Quoique David Kirkpatrick s’efforce de représenter Zuckerberg comme un visionnaire dont le génie est manifesté par ses intuitions intellectuelles et son mépris des conventions, son ouvrage laisse le sentiment d’avoir été trompé : il promettait le récit d’une invention révolutionnaire et fait celui d’un enrichissement sans égal. Car dans la succession des deals, des meetings avec des fonds d’investissements, dans le vertige des chiffres qui grimpent toujours (ceux des utilisateurs, des données collectées et des recettes publicitaires) où est-il, ce présent formidable que Zuckerberg aurait fait à l’humanité ? À part de l’argent, des monceaux, des montagnes de dollars pour lui-même et ses actionnaires, qu’a-t-il vraiment produit ? Où se trouve l’idée géniale qui fait de son créateur un grand-homme et de son œuvre une création utile pour ses semblables ?

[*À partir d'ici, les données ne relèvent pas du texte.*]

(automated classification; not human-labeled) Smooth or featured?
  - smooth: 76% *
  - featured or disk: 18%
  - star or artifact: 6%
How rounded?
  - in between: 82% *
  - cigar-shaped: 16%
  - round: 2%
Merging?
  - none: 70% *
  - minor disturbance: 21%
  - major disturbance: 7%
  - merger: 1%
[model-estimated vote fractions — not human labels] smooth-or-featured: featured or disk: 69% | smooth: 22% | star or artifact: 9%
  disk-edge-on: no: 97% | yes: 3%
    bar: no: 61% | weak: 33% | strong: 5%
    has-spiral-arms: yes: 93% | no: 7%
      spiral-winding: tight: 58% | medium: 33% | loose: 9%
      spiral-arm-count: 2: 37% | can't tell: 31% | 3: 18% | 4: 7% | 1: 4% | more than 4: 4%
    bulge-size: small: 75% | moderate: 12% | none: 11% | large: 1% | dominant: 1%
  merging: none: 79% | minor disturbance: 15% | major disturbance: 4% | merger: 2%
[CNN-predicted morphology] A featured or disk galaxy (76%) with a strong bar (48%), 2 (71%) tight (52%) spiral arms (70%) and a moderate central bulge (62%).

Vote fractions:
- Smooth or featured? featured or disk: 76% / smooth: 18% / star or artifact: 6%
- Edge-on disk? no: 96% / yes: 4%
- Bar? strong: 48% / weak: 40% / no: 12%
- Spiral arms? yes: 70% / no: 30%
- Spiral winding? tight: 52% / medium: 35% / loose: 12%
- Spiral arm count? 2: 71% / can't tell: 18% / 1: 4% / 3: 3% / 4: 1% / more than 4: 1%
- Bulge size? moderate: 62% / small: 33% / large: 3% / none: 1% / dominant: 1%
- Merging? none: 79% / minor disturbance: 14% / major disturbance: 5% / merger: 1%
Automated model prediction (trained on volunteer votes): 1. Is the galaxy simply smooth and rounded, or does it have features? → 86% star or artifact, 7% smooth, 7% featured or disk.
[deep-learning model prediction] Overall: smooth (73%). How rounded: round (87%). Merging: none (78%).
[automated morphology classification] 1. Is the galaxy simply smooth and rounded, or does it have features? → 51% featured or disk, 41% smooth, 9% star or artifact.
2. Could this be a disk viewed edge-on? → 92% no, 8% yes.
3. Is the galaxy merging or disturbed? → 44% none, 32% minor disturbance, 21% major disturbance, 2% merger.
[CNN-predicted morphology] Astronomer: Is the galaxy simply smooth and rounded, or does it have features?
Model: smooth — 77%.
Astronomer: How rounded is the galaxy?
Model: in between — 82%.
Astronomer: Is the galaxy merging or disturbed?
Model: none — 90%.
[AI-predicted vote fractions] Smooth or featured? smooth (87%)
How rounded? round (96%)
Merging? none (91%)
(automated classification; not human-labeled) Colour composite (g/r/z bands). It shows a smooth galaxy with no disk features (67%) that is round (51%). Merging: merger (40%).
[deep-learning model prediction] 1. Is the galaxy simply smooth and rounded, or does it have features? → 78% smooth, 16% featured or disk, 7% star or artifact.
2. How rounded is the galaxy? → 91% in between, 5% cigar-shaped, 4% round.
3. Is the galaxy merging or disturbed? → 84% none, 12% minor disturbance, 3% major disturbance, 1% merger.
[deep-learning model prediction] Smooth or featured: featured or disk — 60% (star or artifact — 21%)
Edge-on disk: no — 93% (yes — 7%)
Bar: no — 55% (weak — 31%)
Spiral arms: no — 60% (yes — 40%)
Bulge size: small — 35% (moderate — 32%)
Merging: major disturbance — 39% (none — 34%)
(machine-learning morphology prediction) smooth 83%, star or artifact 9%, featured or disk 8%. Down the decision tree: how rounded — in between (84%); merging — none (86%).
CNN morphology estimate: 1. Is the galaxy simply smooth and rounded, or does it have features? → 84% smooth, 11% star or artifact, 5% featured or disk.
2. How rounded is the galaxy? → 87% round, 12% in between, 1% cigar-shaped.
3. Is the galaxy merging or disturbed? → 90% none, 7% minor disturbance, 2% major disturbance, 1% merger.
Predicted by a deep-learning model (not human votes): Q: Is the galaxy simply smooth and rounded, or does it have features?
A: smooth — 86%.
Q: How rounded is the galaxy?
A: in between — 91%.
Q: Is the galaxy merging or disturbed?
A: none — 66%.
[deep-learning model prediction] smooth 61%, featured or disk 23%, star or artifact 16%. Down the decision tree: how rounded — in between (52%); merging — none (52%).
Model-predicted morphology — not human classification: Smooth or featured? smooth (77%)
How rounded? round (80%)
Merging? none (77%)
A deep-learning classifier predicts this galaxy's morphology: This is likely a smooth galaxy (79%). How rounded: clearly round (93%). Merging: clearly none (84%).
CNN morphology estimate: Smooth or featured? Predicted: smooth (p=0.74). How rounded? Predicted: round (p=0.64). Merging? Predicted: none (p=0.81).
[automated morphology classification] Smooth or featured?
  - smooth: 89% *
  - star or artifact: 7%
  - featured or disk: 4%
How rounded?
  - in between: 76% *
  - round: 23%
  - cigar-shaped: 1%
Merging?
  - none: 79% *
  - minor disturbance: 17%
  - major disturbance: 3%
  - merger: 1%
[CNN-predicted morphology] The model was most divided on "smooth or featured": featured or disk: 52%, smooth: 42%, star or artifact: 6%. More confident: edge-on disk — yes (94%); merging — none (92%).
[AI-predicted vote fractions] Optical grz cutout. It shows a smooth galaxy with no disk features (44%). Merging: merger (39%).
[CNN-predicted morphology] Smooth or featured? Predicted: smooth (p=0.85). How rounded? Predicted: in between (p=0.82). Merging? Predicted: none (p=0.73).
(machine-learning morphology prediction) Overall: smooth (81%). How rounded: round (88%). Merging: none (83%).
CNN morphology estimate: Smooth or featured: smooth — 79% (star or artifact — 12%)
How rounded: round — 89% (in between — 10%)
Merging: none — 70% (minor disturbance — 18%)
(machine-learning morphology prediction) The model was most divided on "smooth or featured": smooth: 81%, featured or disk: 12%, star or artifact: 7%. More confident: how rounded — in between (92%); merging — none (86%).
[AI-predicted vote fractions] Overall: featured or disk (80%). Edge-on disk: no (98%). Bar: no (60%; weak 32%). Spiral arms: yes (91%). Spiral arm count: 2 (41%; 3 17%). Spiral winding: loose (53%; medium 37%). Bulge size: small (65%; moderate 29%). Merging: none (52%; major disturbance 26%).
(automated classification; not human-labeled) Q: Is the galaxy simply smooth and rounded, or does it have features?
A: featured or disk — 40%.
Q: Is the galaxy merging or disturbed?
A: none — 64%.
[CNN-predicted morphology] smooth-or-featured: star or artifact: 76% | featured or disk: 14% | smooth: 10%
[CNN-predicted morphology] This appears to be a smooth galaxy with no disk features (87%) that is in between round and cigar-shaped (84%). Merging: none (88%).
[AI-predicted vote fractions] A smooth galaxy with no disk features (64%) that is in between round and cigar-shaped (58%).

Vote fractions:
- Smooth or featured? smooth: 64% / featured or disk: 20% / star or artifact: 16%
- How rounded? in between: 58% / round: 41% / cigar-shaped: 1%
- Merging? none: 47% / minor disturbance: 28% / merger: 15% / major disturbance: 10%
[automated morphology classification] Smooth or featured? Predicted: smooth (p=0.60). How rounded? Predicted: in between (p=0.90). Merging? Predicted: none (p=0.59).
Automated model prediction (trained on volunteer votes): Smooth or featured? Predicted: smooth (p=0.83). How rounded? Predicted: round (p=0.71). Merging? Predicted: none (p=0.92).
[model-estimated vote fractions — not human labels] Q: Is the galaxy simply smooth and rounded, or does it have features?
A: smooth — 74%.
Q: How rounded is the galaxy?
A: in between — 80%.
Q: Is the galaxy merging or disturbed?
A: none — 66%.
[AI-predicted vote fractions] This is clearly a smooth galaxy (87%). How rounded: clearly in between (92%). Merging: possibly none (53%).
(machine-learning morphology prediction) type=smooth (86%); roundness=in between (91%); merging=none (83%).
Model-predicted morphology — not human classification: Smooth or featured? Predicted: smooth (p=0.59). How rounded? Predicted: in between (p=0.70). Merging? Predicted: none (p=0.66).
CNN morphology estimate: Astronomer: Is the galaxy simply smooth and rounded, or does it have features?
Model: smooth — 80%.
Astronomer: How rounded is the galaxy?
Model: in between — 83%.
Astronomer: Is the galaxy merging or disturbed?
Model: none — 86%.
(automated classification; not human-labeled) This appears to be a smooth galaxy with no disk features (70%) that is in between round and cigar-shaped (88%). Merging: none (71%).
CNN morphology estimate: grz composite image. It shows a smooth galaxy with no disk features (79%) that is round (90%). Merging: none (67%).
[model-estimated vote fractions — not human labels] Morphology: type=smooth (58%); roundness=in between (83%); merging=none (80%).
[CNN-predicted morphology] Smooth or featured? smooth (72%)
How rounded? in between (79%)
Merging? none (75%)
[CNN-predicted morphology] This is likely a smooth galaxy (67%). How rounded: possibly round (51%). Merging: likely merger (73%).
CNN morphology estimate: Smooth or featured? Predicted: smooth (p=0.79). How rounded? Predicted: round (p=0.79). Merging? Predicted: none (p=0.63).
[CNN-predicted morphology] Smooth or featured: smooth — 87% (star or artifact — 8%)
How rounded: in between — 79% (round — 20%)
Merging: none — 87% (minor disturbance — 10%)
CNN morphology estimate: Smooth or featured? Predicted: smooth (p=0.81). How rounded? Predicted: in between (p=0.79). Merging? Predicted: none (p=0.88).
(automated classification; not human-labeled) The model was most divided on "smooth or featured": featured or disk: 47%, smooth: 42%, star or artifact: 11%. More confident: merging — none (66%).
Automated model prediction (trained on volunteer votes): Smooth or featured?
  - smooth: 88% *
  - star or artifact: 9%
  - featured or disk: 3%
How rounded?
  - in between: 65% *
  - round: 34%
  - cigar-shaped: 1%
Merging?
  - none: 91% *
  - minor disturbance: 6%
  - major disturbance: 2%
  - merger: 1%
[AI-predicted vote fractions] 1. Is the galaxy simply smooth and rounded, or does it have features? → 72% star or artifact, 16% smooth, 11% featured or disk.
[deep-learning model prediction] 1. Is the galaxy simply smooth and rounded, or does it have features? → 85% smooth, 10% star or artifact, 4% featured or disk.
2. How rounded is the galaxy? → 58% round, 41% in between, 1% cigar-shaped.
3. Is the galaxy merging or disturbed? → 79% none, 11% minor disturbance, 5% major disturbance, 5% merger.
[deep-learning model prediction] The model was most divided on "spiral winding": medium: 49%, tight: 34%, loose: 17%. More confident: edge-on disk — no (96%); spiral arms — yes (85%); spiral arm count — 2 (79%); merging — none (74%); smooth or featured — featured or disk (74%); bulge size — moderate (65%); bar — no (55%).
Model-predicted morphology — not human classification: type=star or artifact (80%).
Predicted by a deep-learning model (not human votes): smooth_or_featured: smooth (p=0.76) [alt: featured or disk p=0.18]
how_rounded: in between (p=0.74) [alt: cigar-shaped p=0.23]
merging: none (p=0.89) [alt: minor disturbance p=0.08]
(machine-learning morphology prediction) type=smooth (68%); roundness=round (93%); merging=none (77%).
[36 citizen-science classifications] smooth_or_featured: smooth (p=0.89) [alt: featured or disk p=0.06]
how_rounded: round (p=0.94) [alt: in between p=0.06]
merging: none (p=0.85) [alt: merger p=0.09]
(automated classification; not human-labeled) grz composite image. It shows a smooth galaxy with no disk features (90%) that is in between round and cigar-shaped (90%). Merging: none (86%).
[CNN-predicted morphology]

Il ne s’agit pas de remettre sur la table la vieille question de l’originalité de Facebook par rapport à ses concurrents tels que MySpace ni de rappeler le contentieux ayant opposé Mark Zuckerberg aux jumeaux Winklevoss (le film The Social Network raconte cette histoire-là d’une manière trépidante). Après tout, l’histoire de la pensée n’offre guère d’exemples de générations ex-nihilo et inventer quelque chose résulte en grande partie d’un processus d’adaptation et de recomposition de concepts pré-existants. Il s’agit plutôt de poser naïvement la question : à quoi cela sert, Facebook, et les autres réseaux sociaux ? Et les avantages qu’on peut leur reconnaître suffisent-ils à contrebalancer les dommages cognitifs et sociaux qu’on est en droit de leur imputer ?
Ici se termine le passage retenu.